A positive histologic result is evidence of mild to severe wallerian degeneration of axons and Schwann cell proliferation. Chronic cases are marked by loss of myelinated fibers, presence of compact Bungner bands, and increased endoneurial collagen. The positive predictive value of nerve histologic findings for EMNd was 77.4%, and the negative predictive value was 90%.30 False-negative results appeared to be most likely to occur in acute cases (90%) but relatively low specificity.3 In chronic EMND cases, histologic study of nerve biopsy samples may have higher sensitivity for diagnosis than that of muscle samples.3■ Diagnosis Antemortem diagnosis of EMND is suspected on the basis of typical clinical signs, patient's age of 2 years or older, and diet low in green forage and high in carbohydrates. Needle EMG findings of denervation, especially in the deep limb muscles, are technically difficult to obtain because of movement artifact in weak horses, but they do support the diagnosis, as do mild to moderate increases in plasma CK and AST activity and low plasma α-tocopherol concentration. Evidence of denervation in muscle or nerve biopsies in the context of the preceding clinical and laboratory findings is tantamount to a definitive diagnosis of EMND. In occasional cases of insidiously progressive EMND, especially in nonendemic areas, diagnosis is made only post mortem.
■ Necropsy Findings Although horses with EMND exhibit obvious weight loss, fat deposits noted post mortem are usually within normal limits.1,4,20,31 Acute cases are characterized by widespread degeneration and loss of somatic motor neurons in the ventral horns of the spinal cord, accompanied by degenerative axonal changes in the ventral roots and peripheral nerves. All brainstem cranial nerve somatic motor nuclei, except those of cranial nerves III, IV, and VI, are variably involved. Most affected neurons are swollen, markedly chromatolytic, and diffusely argyrophilic; severely affected neurons are shrunken or vacuolated. Horses with cases of disease burnout (described later) demonstrate glial scars consisting of astrocytes and lipofuscin-laden microglia. Additional deposits of ceroid lipofuscin are found in the retinal epithelium and occasionally in the liver and intestine. Relatively minor neurodegenerative changes may be found in dorsal root ganglia. In contrast with grass sickness, minimal or no lesions are present in the autonomic nervous system. In skeletal muscles, angular atrophy affects all myofiber types, with some selectivity for type I fibers. Atrophied fibers are intermingled among normal fibers and fascicles. Involvement of the deeper muscles of the limbs may be grossly evident as pale discoloration. Histologic signs of EMND concurrent with NAD/EDM were identified in three young horses.15 A genetic basis for these cases is suspected.
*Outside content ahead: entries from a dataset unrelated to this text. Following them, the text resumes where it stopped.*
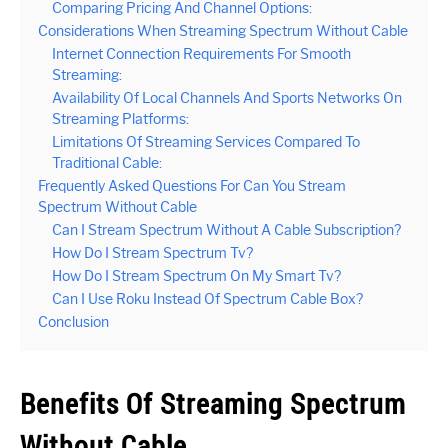
Comparing Pricing And Channel Options:
Considerations When Streaming Spectrum Without Cable
Internet Connection Requirements For Smooth
Streaming:
Availability Of Local Channels And Sports Networks On
Streaming Platforms:
Limitations Of Streaming Services Compared To
Traditional Cable:
Frequently Asked Questions For Can You Stream
Spectrum Without Cable
Can I Stream Spectrum Without A Cable Subscription?
How Do I Stream Spectrum Tv?
How Do I Stream Spectrum On My Smart Tv?
Can I Use Roku Instead Of Spectrum Cable Box?
Conclusion
Benefits Of Streaming Spectrum
Without Cable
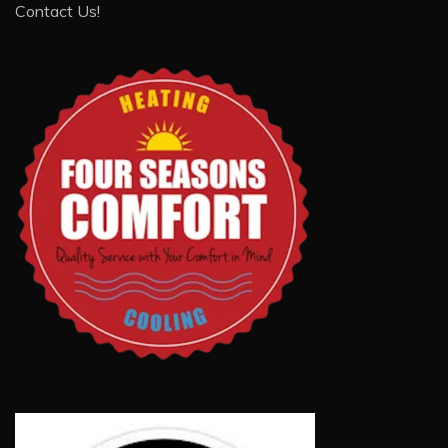
Contact Us!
■ Treatment The only treatment recommended for horses with EMND is vitamin E. This can be supplied in good-quality grass and alfalfa hay or by vitamin E supplementation (at 10 to 20 IU/kg/day). The water-dispersed form of natural vitamin E (RRR-α-tocopherol) is five to six times more bioavailable than synthetic vitamin E (all-rac-α-tocopherol acetate or d,l-α-tocopherol), and its administration results in rapid rises in plasma and CSF concentrations of α-tocopherol. After an initial period of at least 2 weeks' supplementation with water- dispersed RRR-α-tocopherol designed to raise plasma and CSF α-tocopherol concentrations into the normal range, treatment can be transitioned to less expensive synthetic RRR-α-tocopherol acetate for subsequent maintenance therapy.26
The frequent clinical observation that many horses with EMND have increased appetite may be explained by an estimate that daily caloric requirement of horses could be doubled.20 Thus as part of the convalescent program of surviving horses, high-quality pasture, hay, and concentrate are recommended in high quantities.
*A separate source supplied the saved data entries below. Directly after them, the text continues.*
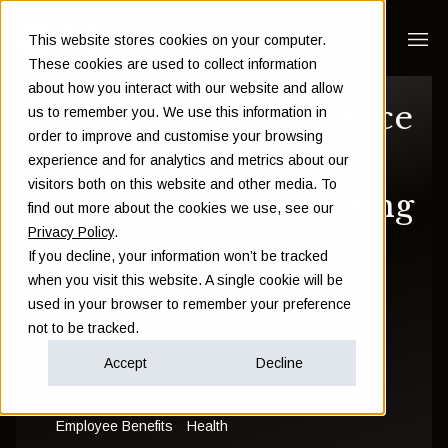
This website stores cookies on your computer.
These cookies are used to collect information
about how you interact with our website and allow
How health insurance
us to remember you. We use this information in
order to improve and customise your browsing
companies in Dubai
experience and for analytics and metrics about our
visitors both on this website and other media. To
deal with pre-existing
find out more about the cookies we use, see our
Privacy Policy
.
conditions
If you decline, your information won’t be tracked
when you visit this website. A single cookie will be
used in your browser to remember your preference
Damien Walsh
not to be tracked.
March 06 2025
Accept
Decline
Employee Benefits
Health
■ Clinical Course Within 6 weeks after onset of signs, approximately 40% of horses progressively deteriorate and must be euthanized; a similar number undergo marked improvement in clinical signs (usually after relocation to another premise or administration of antioxidants).2 Some of these “recovered” horses look normal but may show relapse under the pressure of intensive training or competition.1 In the remaining 20%, the disease appears to “burn out”; such horses survive with permanent and obvious muscle wasting and emaciation.